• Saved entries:
╔══

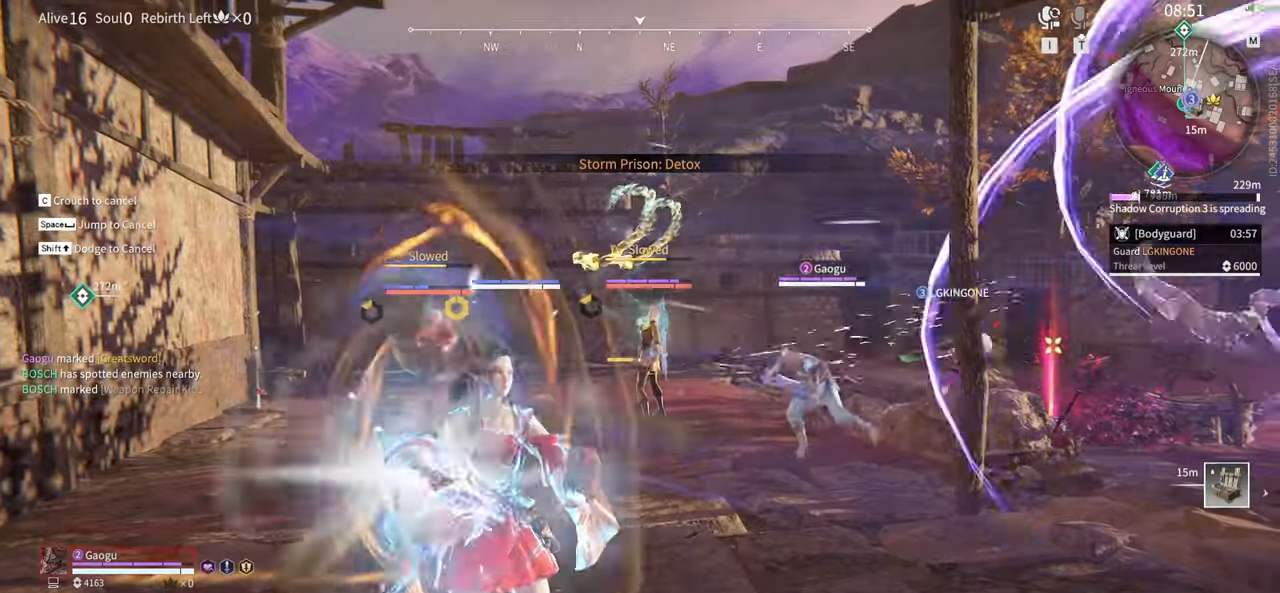
{"keys": [], "mouse": [], "events": [[283, "w", "up"], [317, "mouse_right", "up"], [367, "mouse_right", "down"], [467, "mouse_right", "up"]]}
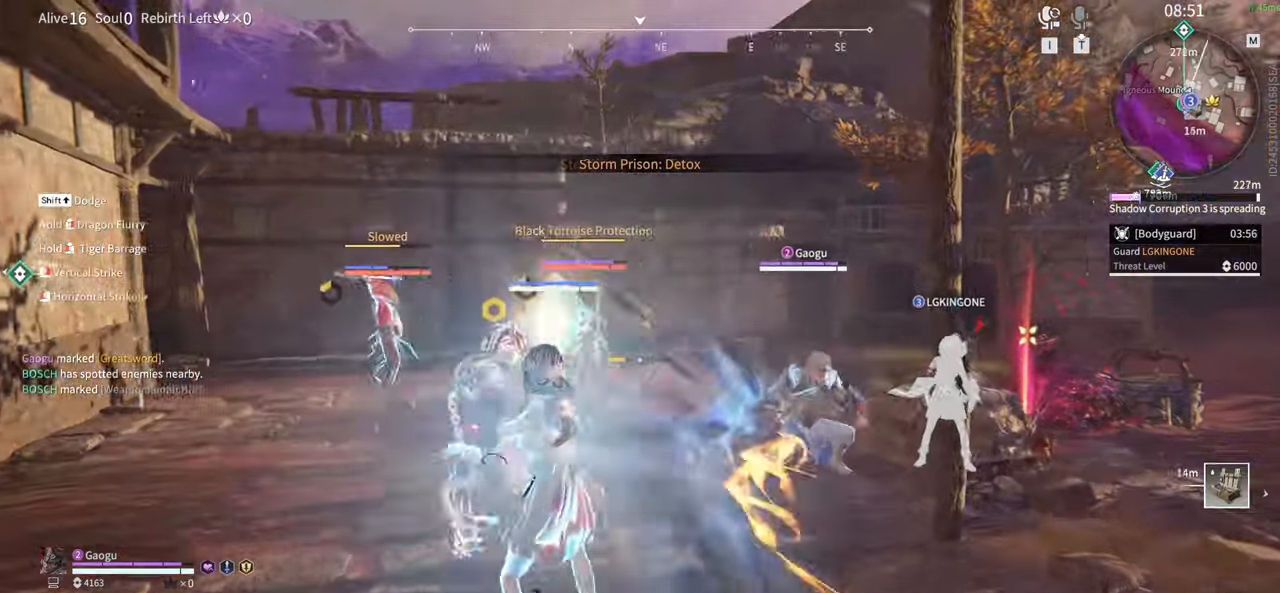
{"keys": [], "mouse": [], "events": [[50, "mouse_right", "down"], [150, "mouse_right", "up"], [200, "mouse_right", "down"], [300, "mouse_right", "up"], [383, "mouse_right", "down"], [433, "mouse_right", "up"]]}
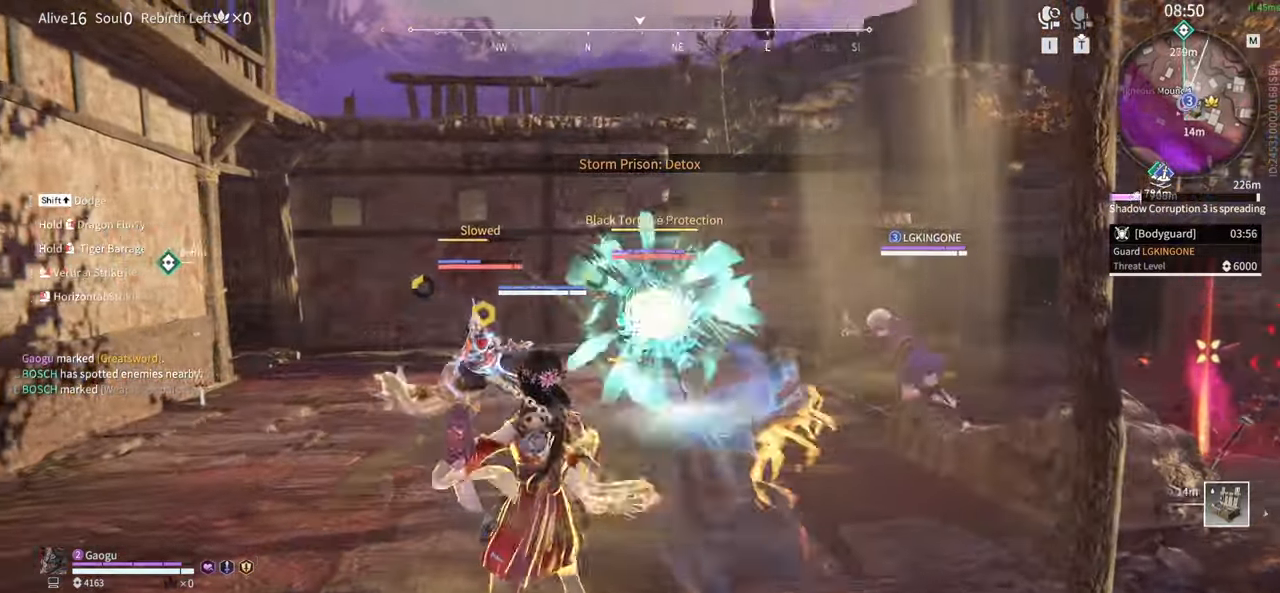
{"keys": [], "mouse": [], "events": [[17, "mouse_right", "down"], [83, "mouse_right", "up"], [167, "mouse_right", "down"], [250, "mouse_right", "up"], [350, "mouse_right", "down"], [483, "mouse_right", "up"]]}
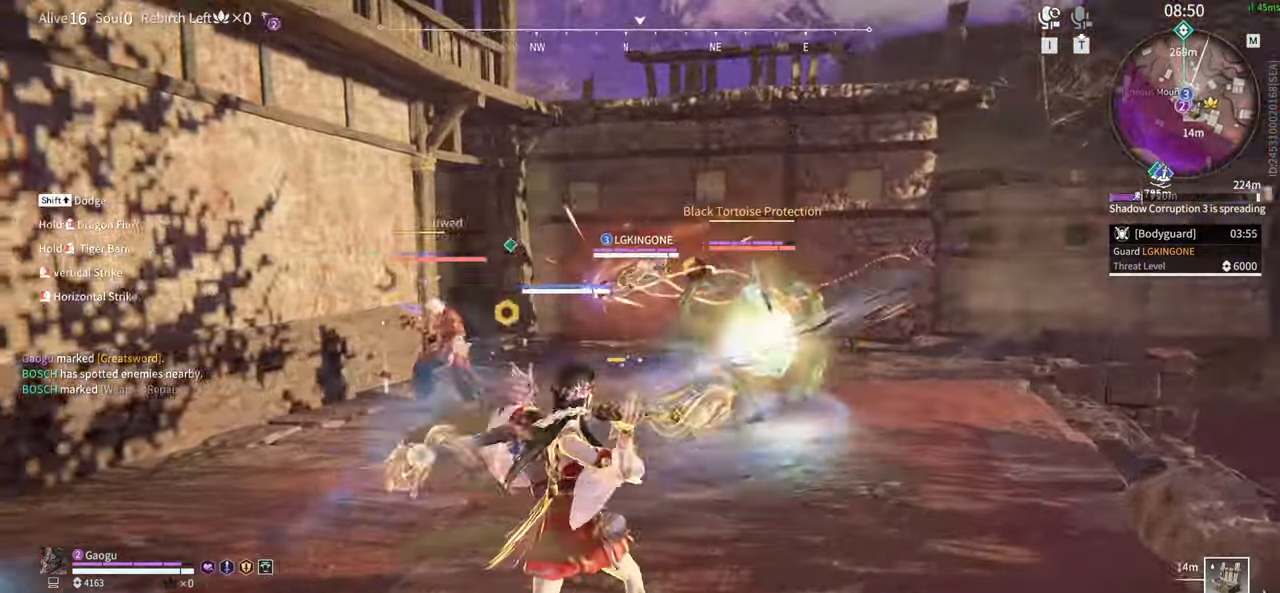
{"keys": [], "mouse": [], "events": [[50, "mouse_right", "down"], [133, "mouse_right", "up"], [233, "mouse_right", "down"], [317, "mouse_right", "up"], [367, "mouse_right", "down"], [467, "mouse_right", "up"]]}
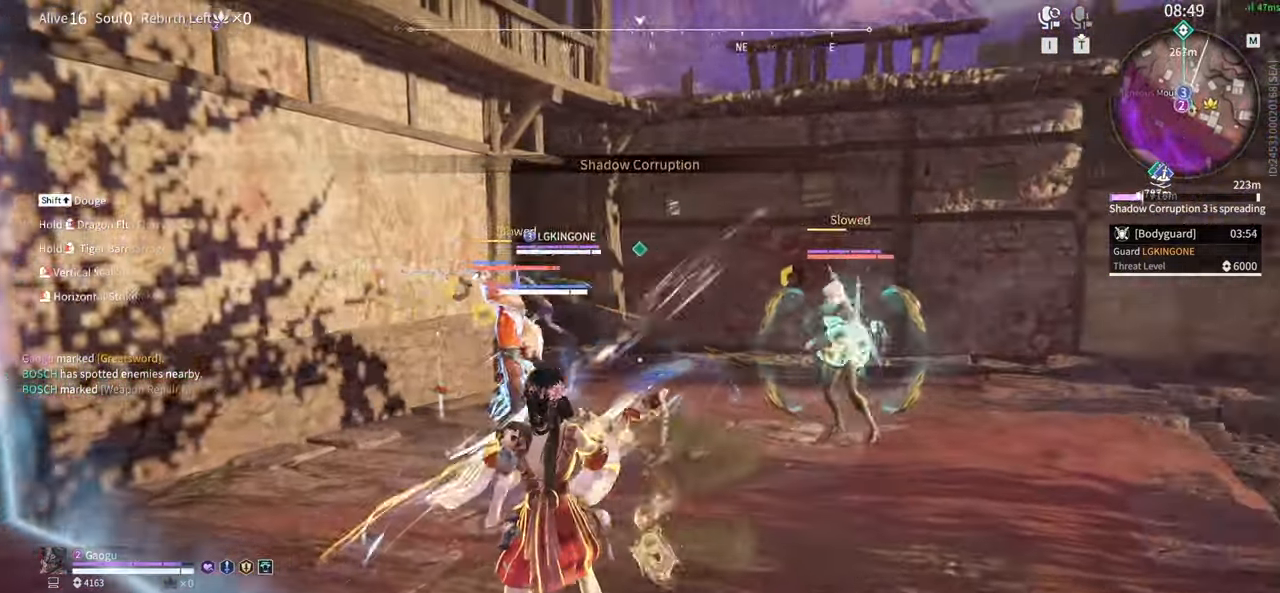
{"keys": [], "mouse": [], "events": [[50, "mouse_right", "down"], [150, "mouse_right", "up"], [200, "mouse_right", "down"], [300, "mouse_right", "up"], [383, "mouse_right", "down"], [483, "mouse_right", "up"]]}
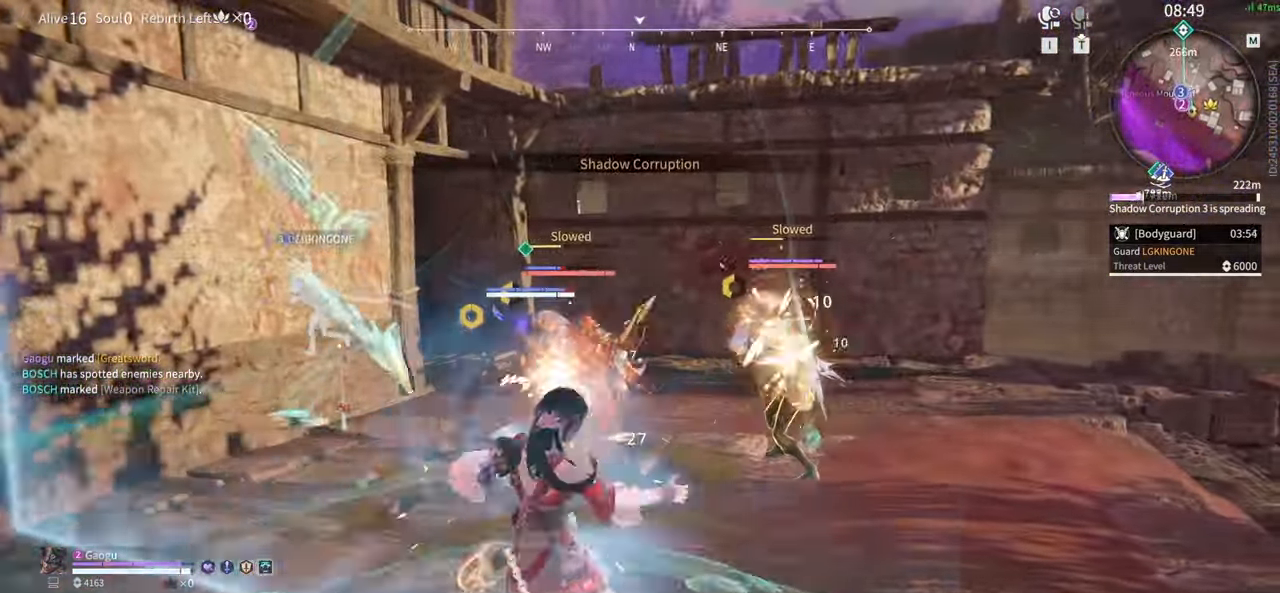
{"keys": [], "mouse": []}
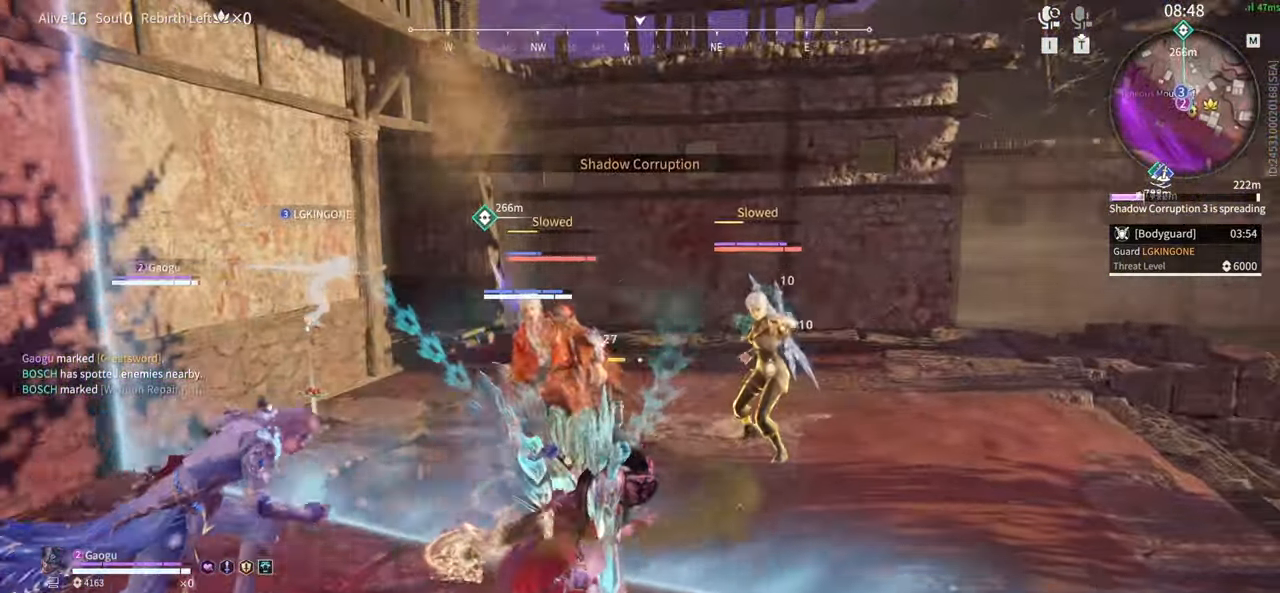
{"keys": [], "mouse": [], "events": []}
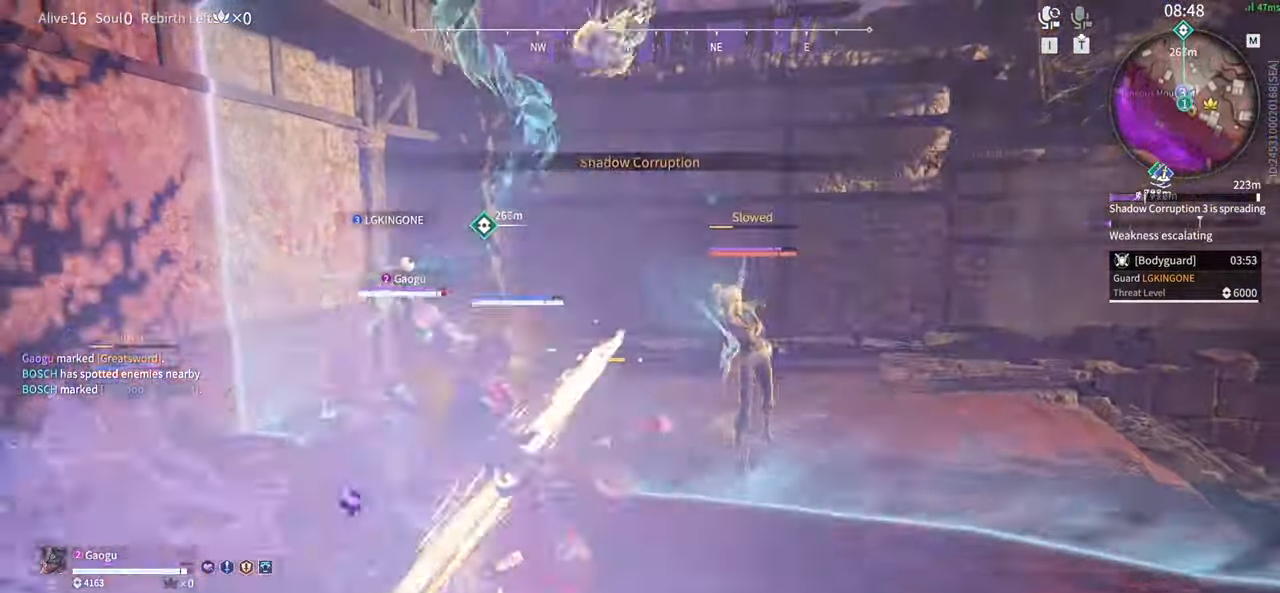
{"keys": [], "mouse": [], "events": []}
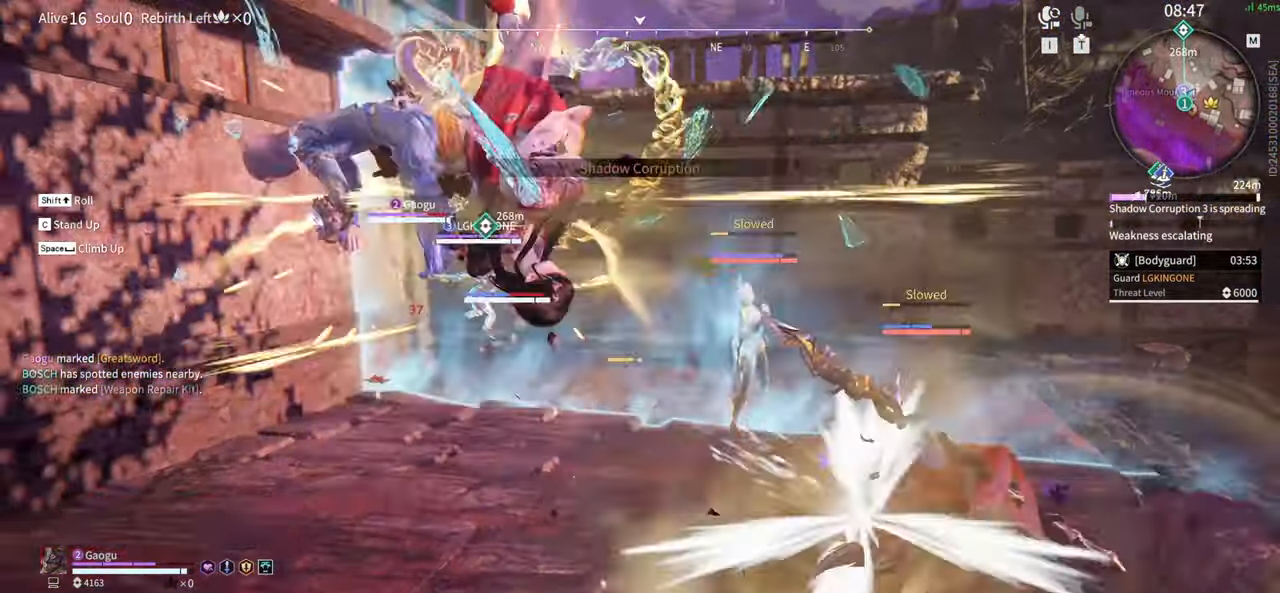
{"keys": [], "mouse": []}
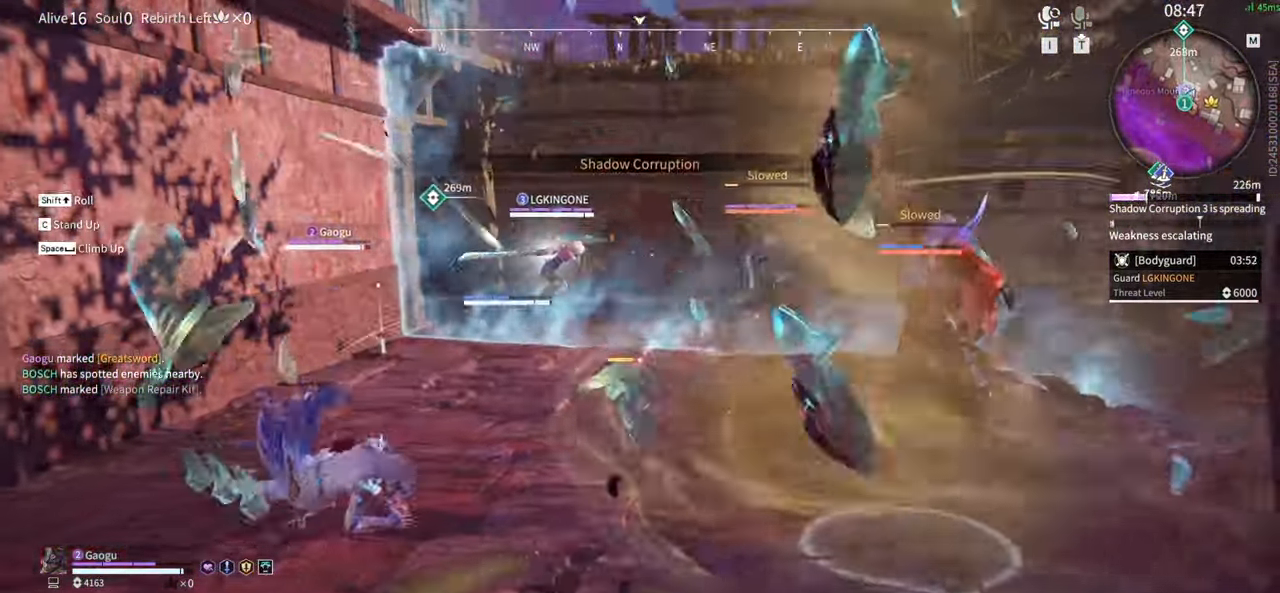
{"keys": [], "mouse": [], "events": [[133, "s", "down"], [183, "shift", "down"], [367, "s", "up"], [367, "shift", "up"]]}
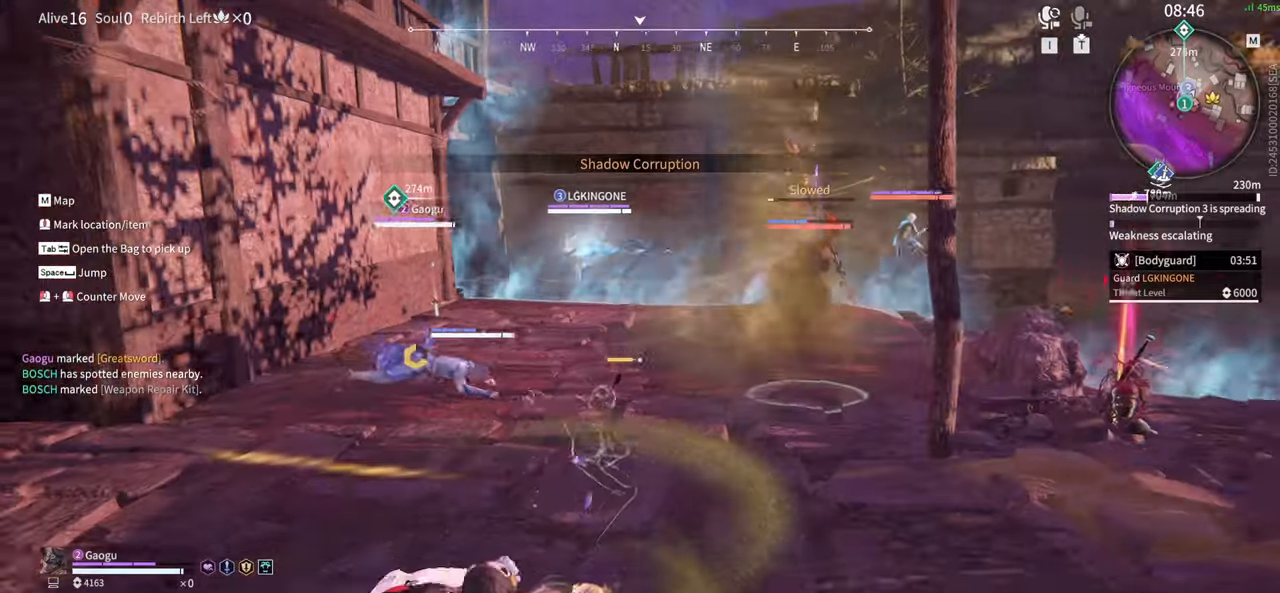
{"keys": [], "mouse": ["right"], "events": [[100, "mouse_right", "down"]]}
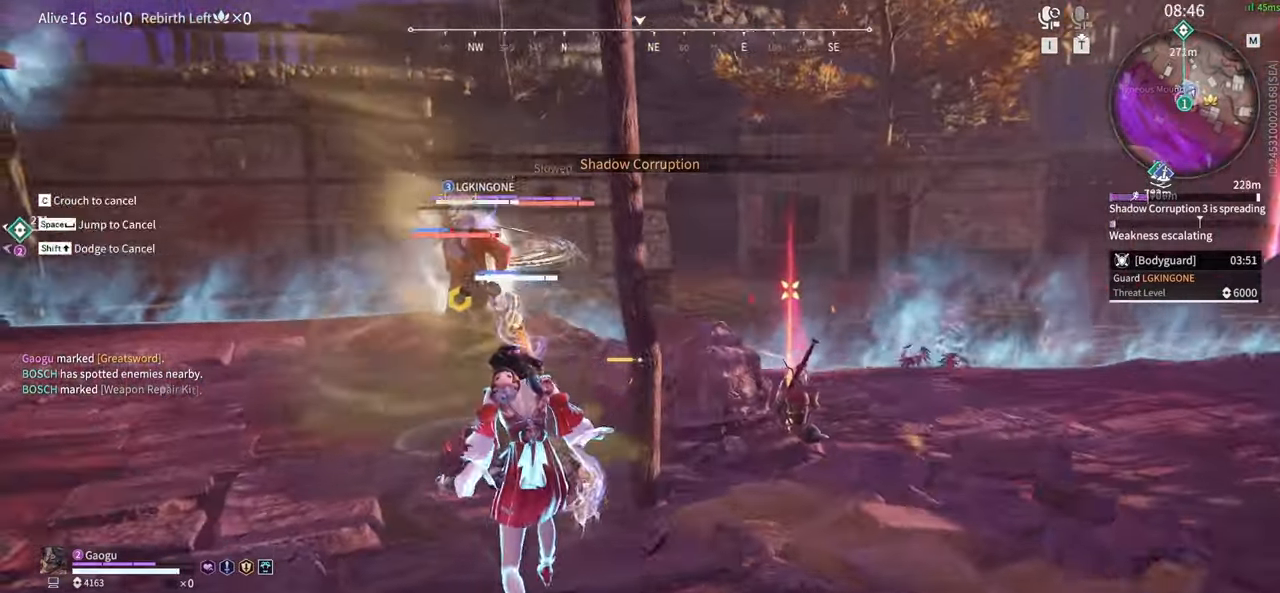
{"keys": [], "mouse": ["right"], "events": []}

╚══

• Exercise details:
The entries are to be transcribed word for word, without their images.

• Exercise result:
{"keys": [], "mouse": [], "events": [[283, "w", "up"], [317, "mouse_right", "up"], [367, "mouse_right", "down"], [467, "mouse_right", "up"]]}
{"keys": [], "mouse": [], "events": [[50, "mouse_right", "down"], [150, "mouse_right", "up"], [200, "mouse_right", "down"], [300, "mouse_right", "up"], [383, "mouse_right", "down"], [433, "mouse_right", "up"]]}
{"keys": [], "mouse": [], "events": [[17, "mouse_right", "down"], [83, "mouse_right", "up"], [167, "mouse_right", "down"], [250, "mouse_right", "up"], [350, "mouse_right", "down"], [483, "mouse_right", "up"]]}
{"keys": [], "mouse": [], "events": [[50, "mouse_right", "down"], [133, "mouse_right", "up"], [233, "mouse_right", "down"], [317, "mouse_right", "up"], [367, "mouse_right", "down"], [467, "mouse_right", "up"]]}
{"keys": [], "mouse": [], "events": [[50, "mouse_right", "down"], [150, "mouse_right", "up"], [200, "mouse_right", "down"], [300, "mouse_right", "up"], [383, "mouse_right", "down"], [483, "mouse_right", "up"]]}
{"keys": [], "mouse": []}
{"keys": [], "mouse": [], "events": []}
{"keys": [], "mouse": [], "events": []}
{"keys": [], "mouse": []}
{"keys": [], "mouse": [], "events": [[133, "s", "down"], [183, "shift", "down"], [367, "s", "up"], [367, "shift", "up"]]}
{"keys": [], "mouse": ["right"], "events": [[100, "mouse_right", "down"]]}
{"keys": [], "mouse": ["right"], "events": []}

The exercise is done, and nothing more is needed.